__What to produce__:
Examine every line of the listing below. Count those containing "lines" and state only the result.

__Data for this task__:
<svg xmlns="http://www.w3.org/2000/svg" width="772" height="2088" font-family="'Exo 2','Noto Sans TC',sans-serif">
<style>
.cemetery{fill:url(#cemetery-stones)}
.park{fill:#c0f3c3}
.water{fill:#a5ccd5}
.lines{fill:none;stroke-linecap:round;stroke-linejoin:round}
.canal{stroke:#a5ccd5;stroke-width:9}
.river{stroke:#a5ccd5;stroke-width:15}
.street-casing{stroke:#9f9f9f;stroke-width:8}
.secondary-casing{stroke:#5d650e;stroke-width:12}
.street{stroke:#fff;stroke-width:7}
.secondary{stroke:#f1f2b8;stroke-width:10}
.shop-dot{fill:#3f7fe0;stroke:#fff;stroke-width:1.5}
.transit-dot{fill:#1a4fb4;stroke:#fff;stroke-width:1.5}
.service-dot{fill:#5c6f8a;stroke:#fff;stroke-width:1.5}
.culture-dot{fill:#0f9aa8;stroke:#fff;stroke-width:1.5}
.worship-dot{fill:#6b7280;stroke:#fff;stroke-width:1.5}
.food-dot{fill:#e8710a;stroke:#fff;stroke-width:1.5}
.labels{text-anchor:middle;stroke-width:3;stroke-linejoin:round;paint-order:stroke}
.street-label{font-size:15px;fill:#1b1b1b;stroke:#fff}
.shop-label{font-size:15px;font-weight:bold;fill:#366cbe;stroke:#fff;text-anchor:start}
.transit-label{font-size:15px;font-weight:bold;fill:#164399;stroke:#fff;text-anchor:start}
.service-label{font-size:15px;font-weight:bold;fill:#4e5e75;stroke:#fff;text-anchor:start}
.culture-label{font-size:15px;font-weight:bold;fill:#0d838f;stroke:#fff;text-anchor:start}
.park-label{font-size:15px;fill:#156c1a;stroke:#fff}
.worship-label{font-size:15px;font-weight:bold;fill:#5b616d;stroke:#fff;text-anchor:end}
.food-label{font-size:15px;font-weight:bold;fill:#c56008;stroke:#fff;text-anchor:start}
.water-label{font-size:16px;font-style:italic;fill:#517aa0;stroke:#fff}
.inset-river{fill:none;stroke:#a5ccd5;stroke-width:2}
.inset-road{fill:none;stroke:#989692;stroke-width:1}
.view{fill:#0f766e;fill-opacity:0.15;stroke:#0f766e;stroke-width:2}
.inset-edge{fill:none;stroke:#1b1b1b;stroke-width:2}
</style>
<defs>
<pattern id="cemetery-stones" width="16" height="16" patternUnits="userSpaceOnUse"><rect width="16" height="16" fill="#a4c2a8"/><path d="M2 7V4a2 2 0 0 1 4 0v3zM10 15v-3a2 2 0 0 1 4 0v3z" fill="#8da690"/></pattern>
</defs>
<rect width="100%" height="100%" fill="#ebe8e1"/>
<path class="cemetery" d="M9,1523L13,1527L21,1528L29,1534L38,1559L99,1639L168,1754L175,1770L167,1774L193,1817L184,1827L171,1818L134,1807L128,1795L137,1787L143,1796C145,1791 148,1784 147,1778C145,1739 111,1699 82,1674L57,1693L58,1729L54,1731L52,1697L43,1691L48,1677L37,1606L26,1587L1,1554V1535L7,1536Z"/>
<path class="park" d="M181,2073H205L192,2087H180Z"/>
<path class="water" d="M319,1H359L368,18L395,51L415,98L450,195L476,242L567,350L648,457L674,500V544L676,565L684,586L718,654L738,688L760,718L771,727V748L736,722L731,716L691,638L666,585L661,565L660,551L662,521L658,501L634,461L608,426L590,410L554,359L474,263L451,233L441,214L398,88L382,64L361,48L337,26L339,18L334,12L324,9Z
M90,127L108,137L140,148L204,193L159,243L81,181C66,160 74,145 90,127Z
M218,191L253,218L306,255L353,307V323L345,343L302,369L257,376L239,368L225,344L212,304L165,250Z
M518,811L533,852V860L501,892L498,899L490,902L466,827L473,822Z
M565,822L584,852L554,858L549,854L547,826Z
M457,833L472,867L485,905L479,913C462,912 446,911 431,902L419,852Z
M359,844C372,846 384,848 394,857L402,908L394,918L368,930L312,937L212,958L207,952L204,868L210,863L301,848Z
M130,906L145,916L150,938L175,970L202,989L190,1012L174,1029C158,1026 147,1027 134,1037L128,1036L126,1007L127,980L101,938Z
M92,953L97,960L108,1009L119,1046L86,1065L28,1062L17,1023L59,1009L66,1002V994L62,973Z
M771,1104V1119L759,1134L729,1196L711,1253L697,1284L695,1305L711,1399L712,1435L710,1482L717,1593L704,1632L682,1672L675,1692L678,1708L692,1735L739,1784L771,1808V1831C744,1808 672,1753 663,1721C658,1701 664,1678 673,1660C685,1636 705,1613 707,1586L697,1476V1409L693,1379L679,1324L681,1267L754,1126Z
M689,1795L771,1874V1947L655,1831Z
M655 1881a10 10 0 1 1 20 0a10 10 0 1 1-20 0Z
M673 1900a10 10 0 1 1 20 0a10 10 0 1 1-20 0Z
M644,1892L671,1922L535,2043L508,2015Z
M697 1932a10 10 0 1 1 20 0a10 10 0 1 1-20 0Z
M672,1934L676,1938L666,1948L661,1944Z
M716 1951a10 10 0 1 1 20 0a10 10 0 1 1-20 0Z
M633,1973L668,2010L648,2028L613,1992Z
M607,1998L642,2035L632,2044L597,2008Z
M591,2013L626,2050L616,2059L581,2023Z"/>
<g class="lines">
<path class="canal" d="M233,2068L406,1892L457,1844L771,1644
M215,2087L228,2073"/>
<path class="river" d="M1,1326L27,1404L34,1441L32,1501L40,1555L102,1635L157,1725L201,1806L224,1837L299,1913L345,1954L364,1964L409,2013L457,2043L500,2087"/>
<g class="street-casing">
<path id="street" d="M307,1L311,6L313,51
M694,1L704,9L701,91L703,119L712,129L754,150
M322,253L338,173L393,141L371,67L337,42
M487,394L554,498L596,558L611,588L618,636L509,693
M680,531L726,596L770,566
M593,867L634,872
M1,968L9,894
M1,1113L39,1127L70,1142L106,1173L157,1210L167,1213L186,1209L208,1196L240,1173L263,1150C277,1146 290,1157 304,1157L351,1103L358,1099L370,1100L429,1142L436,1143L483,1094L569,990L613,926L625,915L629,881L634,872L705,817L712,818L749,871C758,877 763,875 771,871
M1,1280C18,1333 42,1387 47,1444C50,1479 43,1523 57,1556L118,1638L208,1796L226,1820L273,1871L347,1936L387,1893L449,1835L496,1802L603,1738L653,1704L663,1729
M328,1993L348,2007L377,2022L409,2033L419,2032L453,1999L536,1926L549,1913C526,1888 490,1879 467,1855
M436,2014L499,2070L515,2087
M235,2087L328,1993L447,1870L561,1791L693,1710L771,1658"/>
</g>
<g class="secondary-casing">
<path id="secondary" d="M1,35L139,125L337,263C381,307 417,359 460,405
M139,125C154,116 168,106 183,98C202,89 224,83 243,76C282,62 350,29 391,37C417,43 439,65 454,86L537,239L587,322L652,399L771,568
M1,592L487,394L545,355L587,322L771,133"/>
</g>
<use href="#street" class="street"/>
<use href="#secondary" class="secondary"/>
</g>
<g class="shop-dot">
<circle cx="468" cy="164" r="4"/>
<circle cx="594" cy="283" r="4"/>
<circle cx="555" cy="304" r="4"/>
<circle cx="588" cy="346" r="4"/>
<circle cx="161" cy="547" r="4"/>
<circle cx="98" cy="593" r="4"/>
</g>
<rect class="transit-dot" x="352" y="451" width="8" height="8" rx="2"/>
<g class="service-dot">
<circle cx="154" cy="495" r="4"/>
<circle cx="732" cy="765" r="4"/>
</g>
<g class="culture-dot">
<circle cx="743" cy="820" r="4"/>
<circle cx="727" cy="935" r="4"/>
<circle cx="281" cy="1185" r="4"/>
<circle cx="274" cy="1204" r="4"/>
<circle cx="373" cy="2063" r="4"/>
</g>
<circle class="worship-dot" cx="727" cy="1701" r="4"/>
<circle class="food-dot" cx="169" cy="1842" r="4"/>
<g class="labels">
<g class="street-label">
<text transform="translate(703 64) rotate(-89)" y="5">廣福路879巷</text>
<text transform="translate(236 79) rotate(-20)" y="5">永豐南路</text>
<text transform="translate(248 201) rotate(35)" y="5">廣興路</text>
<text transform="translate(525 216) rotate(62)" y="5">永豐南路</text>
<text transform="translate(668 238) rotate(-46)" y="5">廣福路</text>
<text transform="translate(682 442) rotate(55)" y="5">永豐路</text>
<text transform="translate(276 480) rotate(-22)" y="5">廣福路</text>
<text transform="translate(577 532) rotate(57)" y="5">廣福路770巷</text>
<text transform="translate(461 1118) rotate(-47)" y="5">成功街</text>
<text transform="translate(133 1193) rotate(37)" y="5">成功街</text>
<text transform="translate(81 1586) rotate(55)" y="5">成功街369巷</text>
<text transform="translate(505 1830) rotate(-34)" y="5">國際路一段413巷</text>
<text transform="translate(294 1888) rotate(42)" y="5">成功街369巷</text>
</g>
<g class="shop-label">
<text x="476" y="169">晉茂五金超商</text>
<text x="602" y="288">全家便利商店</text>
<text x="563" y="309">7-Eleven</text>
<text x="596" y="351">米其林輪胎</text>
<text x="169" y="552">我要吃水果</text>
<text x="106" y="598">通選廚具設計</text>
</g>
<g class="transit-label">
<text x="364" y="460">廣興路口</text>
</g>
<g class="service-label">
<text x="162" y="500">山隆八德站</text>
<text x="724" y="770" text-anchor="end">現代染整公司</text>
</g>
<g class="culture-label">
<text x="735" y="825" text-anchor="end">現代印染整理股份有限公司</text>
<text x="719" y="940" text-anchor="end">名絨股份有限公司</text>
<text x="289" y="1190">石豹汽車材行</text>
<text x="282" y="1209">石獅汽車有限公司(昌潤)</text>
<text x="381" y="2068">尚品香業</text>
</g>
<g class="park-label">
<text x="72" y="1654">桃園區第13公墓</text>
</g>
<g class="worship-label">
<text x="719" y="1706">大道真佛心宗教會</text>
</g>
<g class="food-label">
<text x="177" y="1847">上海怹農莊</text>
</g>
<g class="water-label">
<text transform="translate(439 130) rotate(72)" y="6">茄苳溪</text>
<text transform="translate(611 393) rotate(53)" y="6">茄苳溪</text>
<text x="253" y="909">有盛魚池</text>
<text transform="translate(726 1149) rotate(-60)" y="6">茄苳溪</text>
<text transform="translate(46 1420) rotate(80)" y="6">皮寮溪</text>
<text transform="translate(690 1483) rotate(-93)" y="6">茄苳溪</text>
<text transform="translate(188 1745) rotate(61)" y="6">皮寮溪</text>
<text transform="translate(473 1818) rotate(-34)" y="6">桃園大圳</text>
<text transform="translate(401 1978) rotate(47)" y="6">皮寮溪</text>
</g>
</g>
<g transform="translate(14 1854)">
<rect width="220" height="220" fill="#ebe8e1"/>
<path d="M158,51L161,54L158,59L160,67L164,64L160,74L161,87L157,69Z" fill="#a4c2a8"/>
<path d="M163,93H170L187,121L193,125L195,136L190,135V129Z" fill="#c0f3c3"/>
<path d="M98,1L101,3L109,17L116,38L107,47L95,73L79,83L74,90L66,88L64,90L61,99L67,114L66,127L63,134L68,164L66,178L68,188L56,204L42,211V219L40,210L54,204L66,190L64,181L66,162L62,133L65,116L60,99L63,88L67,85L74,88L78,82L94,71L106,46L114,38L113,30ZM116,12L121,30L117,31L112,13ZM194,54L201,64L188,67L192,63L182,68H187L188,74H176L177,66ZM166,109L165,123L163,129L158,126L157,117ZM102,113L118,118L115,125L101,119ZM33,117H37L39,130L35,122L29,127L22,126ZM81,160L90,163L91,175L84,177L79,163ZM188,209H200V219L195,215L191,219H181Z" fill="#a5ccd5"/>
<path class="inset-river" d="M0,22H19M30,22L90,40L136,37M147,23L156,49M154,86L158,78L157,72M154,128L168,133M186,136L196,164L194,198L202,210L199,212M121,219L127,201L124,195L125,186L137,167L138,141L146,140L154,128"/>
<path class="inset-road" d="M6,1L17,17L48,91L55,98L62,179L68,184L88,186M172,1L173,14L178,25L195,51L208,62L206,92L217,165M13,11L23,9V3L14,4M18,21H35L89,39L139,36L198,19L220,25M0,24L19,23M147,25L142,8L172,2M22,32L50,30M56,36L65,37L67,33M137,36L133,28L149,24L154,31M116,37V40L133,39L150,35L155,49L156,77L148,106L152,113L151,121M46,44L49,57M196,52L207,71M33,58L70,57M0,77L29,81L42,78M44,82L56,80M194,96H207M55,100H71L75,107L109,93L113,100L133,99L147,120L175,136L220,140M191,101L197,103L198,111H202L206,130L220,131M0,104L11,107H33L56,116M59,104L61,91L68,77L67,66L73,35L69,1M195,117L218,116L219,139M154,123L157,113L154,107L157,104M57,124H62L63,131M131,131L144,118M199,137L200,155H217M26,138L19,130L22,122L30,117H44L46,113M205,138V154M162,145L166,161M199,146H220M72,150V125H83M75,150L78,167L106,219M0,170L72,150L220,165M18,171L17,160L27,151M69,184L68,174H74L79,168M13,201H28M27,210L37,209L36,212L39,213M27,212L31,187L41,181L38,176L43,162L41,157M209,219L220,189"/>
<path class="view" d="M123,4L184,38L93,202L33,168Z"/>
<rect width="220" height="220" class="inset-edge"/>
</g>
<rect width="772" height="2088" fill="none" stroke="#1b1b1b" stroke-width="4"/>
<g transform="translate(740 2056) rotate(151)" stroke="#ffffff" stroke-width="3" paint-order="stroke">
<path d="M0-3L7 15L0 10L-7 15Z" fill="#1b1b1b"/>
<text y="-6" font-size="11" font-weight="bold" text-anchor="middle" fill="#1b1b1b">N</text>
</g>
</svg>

__Output of the exercise__:
2